Which lines of the data include the string "when"? List them all.

# Input for this task

-- -- --

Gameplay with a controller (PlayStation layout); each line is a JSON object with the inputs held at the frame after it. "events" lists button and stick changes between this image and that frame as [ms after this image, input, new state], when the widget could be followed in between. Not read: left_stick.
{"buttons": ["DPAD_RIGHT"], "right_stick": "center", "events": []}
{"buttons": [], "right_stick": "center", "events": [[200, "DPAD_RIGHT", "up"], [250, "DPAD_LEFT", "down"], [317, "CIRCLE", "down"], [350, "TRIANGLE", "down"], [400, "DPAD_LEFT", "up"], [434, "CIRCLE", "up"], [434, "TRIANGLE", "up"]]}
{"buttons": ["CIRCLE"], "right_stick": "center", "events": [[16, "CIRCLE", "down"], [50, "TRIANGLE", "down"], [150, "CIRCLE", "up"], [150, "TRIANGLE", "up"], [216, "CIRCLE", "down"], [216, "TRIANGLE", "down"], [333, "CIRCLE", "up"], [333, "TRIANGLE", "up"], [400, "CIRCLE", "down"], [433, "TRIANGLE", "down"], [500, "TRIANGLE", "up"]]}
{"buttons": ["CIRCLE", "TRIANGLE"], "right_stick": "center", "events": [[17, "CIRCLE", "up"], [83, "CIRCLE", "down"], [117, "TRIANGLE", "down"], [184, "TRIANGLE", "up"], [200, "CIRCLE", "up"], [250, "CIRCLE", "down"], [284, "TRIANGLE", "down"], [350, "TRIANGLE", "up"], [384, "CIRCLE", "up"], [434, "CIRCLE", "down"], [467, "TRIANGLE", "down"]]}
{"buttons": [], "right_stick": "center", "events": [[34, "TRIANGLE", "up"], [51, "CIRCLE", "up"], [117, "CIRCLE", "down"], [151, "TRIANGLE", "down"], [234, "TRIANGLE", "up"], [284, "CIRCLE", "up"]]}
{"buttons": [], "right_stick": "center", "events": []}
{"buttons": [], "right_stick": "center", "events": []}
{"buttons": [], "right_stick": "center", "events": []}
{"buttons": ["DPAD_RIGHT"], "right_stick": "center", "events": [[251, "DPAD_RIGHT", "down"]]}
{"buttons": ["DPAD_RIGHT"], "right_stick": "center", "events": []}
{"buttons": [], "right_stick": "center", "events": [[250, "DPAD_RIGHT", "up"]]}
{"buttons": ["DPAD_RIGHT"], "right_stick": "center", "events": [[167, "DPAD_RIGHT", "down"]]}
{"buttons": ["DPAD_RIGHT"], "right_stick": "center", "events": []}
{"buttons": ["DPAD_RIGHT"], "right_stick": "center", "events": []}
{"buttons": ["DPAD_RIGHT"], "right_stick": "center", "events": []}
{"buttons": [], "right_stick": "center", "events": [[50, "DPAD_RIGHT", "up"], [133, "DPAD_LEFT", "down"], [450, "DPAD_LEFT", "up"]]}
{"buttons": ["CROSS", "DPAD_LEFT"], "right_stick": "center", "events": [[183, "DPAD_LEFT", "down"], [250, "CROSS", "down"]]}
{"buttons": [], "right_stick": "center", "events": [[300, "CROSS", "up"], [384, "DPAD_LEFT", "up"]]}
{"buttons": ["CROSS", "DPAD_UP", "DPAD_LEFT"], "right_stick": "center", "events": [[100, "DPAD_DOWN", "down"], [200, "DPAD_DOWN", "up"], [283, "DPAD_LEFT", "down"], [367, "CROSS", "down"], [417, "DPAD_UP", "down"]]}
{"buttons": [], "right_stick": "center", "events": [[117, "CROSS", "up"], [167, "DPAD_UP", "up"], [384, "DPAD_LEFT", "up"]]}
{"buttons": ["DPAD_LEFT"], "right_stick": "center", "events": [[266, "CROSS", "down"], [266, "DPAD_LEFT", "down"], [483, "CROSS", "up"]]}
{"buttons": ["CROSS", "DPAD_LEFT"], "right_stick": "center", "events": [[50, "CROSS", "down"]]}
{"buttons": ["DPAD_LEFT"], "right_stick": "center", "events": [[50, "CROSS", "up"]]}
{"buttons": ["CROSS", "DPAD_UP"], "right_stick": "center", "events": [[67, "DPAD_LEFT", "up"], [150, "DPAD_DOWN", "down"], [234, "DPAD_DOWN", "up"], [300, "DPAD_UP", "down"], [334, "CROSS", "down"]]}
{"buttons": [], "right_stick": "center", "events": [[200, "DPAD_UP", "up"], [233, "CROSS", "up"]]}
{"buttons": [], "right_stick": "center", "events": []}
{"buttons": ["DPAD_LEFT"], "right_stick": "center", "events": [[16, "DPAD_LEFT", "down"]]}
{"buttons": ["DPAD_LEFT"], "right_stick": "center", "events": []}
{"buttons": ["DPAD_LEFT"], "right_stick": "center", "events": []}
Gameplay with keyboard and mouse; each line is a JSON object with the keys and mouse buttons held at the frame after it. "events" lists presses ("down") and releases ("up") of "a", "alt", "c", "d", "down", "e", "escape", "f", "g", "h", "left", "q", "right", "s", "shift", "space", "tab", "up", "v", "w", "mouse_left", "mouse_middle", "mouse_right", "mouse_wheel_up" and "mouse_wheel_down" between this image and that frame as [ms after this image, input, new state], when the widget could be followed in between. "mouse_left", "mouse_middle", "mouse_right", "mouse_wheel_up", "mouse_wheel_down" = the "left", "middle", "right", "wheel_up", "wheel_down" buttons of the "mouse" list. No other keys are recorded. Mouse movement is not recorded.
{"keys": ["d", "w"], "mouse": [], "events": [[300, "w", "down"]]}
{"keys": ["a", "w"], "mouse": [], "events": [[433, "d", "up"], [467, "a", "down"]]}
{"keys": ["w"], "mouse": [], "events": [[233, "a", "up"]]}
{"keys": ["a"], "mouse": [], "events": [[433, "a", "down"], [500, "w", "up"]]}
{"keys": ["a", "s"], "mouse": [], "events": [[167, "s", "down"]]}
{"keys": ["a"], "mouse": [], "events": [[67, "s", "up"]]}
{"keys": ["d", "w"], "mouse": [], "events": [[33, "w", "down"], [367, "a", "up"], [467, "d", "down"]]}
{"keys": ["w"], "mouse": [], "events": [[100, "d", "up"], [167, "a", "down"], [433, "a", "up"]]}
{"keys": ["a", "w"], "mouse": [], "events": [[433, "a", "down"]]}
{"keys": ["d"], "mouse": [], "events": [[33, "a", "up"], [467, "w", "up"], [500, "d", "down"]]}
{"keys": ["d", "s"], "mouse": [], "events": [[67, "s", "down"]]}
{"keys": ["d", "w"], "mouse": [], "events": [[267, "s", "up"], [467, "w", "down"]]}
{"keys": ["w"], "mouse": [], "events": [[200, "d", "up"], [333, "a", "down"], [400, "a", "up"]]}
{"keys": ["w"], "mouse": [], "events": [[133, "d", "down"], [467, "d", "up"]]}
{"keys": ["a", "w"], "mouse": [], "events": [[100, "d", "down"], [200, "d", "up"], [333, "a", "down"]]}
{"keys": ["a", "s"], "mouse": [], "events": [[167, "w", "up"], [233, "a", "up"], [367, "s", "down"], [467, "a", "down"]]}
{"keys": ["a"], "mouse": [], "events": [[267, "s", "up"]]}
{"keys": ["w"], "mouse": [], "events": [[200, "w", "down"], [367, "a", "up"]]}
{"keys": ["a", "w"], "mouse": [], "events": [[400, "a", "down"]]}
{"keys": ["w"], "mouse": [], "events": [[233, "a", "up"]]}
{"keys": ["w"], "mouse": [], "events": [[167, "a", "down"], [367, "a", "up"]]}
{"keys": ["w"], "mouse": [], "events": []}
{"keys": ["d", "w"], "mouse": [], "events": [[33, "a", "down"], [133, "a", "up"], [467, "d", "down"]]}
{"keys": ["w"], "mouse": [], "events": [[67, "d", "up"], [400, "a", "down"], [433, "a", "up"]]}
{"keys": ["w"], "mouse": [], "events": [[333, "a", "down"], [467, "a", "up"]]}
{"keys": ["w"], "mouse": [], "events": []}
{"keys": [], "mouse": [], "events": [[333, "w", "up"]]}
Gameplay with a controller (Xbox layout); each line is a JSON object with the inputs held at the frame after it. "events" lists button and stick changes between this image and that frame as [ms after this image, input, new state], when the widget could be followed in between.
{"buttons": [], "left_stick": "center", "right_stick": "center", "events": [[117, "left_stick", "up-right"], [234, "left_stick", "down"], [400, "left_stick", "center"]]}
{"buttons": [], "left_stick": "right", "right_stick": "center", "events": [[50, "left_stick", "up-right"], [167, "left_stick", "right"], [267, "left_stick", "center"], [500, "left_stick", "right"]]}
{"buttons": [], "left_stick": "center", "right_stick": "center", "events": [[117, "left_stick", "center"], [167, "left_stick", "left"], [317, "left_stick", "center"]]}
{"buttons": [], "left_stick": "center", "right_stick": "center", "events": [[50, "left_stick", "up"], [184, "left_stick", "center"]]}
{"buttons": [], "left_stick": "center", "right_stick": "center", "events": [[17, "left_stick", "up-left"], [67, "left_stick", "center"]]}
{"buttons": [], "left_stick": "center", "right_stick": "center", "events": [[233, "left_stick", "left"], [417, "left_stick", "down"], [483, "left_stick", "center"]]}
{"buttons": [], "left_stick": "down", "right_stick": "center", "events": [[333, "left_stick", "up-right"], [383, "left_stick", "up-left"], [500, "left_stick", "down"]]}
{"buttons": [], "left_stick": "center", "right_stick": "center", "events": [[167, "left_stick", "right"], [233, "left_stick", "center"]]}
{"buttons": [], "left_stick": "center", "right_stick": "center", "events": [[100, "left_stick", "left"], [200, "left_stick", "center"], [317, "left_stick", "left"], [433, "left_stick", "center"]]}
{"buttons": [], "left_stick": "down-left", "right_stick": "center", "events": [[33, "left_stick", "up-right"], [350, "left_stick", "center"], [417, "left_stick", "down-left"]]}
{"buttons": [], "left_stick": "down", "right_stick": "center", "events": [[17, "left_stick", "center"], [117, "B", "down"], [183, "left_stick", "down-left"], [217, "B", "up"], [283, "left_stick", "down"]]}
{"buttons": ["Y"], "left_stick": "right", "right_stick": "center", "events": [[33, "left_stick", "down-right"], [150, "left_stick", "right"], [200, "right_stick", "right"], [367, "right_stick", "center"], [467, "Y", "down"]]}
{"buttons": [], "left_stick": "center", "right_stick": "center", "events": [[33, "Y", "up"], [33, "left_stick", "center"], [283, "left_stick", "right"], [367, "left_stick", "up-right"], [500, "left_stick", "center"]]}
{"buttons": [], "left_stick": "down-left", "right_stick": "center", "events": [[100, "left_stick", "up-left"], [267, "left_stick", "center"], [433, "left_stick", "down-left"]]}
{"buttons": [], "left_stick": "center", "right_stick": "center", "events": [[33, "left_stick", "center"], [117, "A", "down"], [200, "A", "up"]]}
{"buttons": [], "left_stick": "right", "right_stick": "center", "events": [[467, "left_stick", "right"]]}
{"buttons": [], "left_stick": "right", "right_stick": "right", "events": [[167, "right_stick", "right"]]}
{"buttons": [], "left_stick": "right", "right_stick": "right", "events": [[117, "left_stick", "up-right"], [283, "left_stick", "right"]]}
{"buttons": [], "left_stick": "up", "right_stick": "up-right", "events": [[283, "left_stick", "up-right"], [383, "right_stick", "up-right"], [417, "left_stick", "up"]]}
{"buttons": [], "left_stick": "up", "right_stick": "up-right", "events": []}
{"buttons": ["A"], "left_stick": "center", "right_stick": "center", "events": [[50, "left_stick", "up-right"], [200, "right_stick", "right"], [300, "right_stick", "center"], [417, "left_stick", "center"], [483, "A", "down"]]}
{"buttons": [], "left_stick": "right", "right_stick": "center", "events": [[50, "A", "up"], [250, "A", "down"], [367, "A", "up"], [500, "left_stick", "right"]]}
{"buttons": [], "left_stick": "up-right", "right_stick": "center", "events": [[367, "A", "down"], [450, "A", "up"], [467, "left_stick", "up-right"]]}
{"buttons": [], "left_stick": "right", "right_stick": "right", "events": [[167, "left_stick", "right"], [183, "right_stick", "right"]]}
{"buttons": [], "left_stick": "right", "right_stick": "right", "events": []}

-- -- --

# Solution to this task
Gameplay with a controller (PlayStation layout); each line is a JSON object with the inputs held at the frame after it. "events" lists button and stick changes between this image and that frame as [ms after this image, input, new state], when the widget could be followed in between. Not read: left_stick.
Gameplay with keyboard and mouse; each line is a JSON object with the keys and mouse buttons held at the frame after it. "events" lists presses ("down") and releases ("up") of "a", "alt", "c", "d", "down", "e", "escape", "f", "g", "h", "left", "q", "right", "s", "shift", "space", "tab", "up", "v", "w", "mouse_left", "mouse_middle", "mouse_right", "mouse_wheel_up" and "mouse_wheel_down" between this image and that frame as [ms after this image, input, new state], when the widget could be followed in between. "mouse_left", "mouse_middle", "mouse_right", "mouse_wheel_up", "mouse_wheel_down" = the "left", "middle", "right", "wheel_up", "wheel_down" buttons of the "mouse" list. No other keys are recorded. Mouse movement is not recorded.
Gameplay with a controller (Xbox layout); each line is a JSON object with the inputs held at the frame after it. "events" lists button and stick changes between this image and that frame as [ms after this image, input, new state], when the widget could be followed in between.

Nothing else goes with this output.